Mahershala Ali and Viggo Mortensen both are world-class actors who inhabit their characters and make them believable. Ali’s haughty, affected Dr. Donald Shirley ensconced upon a throne in a beautiful flowing robe as he interviews chauffeur candidates, creates an air of superiority and determination to impress we come to believe Shirley, a first-generation Jamaican-American, possessed. A genius piano virtuoso who was counseled to eschew the classical stage because of his race, Shirley instead defied both classical and jazz tradition to create the Don Shirley Trio. Composed of cello, bass and piano, a previously unheard of combination of instruments, Shirley and his compatriots wowed both the classical and jazz music worlds both here and abroad. Ali conveys his character’s genius, skill, charm, alienation, hauteur, naïveté, and general loneliness perfectly. Although some have complained that Shirley’s character is not well developed, my research revealed Shirley as a complex, closeted, isolated though charming person whom Ali portrays well, giving us glimpses of the charming, erudite yet isolated man who lived a lonely life attended to by an Indian manservant in a sumptuously appointed apartment above Carnegie Hall.

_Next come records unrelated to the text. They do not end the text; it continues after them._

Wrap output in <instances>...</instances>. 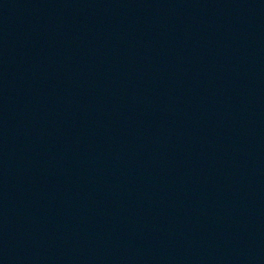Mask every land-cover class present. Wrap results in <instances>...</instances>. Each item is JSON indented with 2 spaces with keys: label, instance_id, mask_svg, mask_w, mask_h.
<instances>
[{
  "label": "water",
  "instance_id": "1",
  "mask_svg": "<svg viewBox=\"0 0 264 264\" xmlns=\"http://www.w3.org/2000/svg\"><path fill=\"white\" fill-rule=\"evenodd\" d=\"M0 264H264V0H0Z\"/></svg>",
  "mask_w": 264,
  "mask_h": 264
}]
</instances>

Viggo Mortensen seems to have gained 25 or more pounds for this role. With his beefy physical presence, Mortensen plays uncouth Italian-American Copacabana bouncer Tony “Lip” Vallelonga. Mortensen’s Tony Lip is especially déclassé compared to Ali’s refined Shirley, and it is the character of Tony that grows and changes the most in this on-the-road buddy movie. Despite their differences, Vallelonga and Shirley learn to value and trust each other, and Tony Lip’s racist attitudes diminish as he spends time with and learns volumes from and about Shirley.
The movie is made more enjoyable by the period music some of which is in the mode of the renowned Don Shirley Trio. Although Mahershala Ali “plays” the piano, it is Kris Bowers, the film’s composer who composed the score, transcribed and played all of Don Shirley’s original 1960s compositions. He also taught Ali how to look as if he knew his way around a keyboard. Even my musician friend was impressed that Ali seemed to be playing the music.
“Green Book,” the film, isn’t actually about Victor Green’s Negro Motorist Green-Book, but it references and introduces the audience to it which is a good thing. The movie led me to learn of the Green Book‘s existence and reintroduced me to Don Shirley and his music which I had heard on my father’s stereo when I was a girl.
I suggest that you see “Green Book,” the movie if you haven’t already. Regardless of your race, and your attitudes, I am confident you will enjoy it.